This is an underclass that helps to reproduce underachievement, generation after generation. Jonathon West, Director of the Australian Innovation Research Centre at the University of Tasmania argues that:

Demographics and income sources have coalesced to create a specific culture in Tasmania. More accurately, it is two cultures – one of a substantial “underclass”, the other of a smaller, comfortable, government-dependent middle class. The dark side of Tasmania’s enviable emphasis on a laid-back lifestyle is a culture of low aspiration, especially among the under-class.

His argument is that the problem is culture not economic disadvantage. That implies that even if they realise the awful truth about themselves, they are powerless to do anything about it. This is Tasmania as the failed state thesis.

West’s thesis is that Tasmania’s economic and social indicators are the worst in Australia because our high dependence on government welfare and employment means there is no incentive to overcome political and cultural barriers to personal improvement and private enterprise. Since Tasmania is a flawed and failed place so change can only come from outside.

### Extracted material
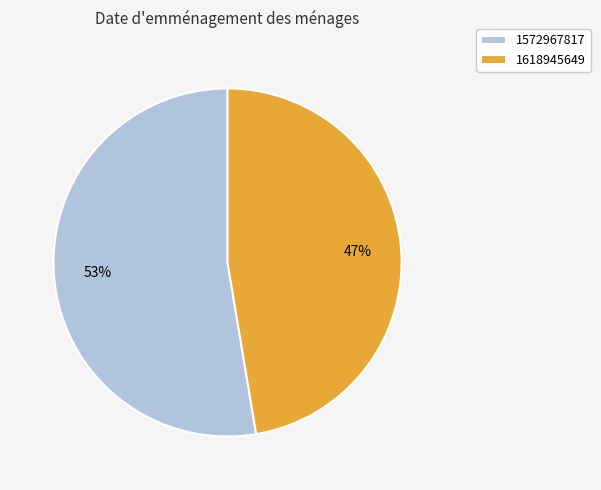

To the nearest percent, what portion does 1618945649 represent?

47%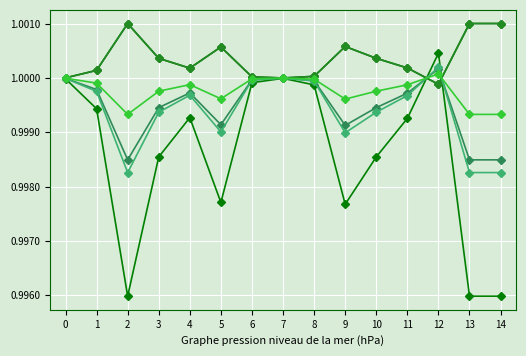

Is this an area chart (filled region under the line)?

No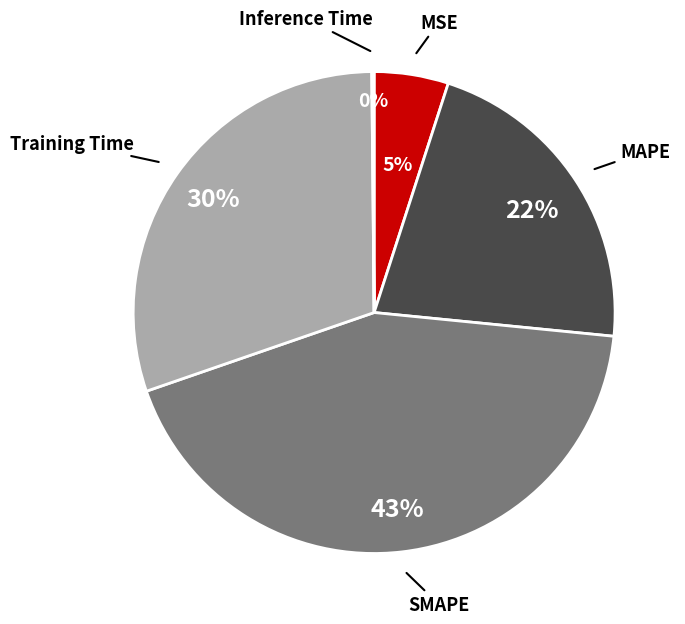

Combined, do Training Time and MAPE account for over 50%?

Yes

### Problem requirements
Please continue the passage on Tasmania as a failed state, starting after its final sentence. This material has no connection to the Tasmania text.

### Answer box
Rodney Croome states that prejudice, ignorance and shallowness characterise the current national debate on Tasmania and its future:

On the political right the island is portrayed as the kind of poor, tree-hugging, gay-loving, welfare-dependent, enterprise-free society Green-dominated Labor governments inevitably create...The anti-Tasmanian myths perpetuated by progressive intellectuals are less obvious but just as self-serving. Debate on Tasmania is framed in terms of a unique ‘moment’, ‘watershed’ or ‘tipping point’ where the island faces the choice between embracing the creativity and innovation of the elite few or being held back by ‘local resistance to change’ and ‘stuck in the mud of the past’.

He adds that as with the Right’s story about Tasmania’s poverty and weakness, the cultural left’s wipe-the-slate-clean-and-start-again story about Tasmania’s future is based on the assumption that mainstream Tasmanian politics and society is fundamentally flawed, destined to failure and in need of rescue.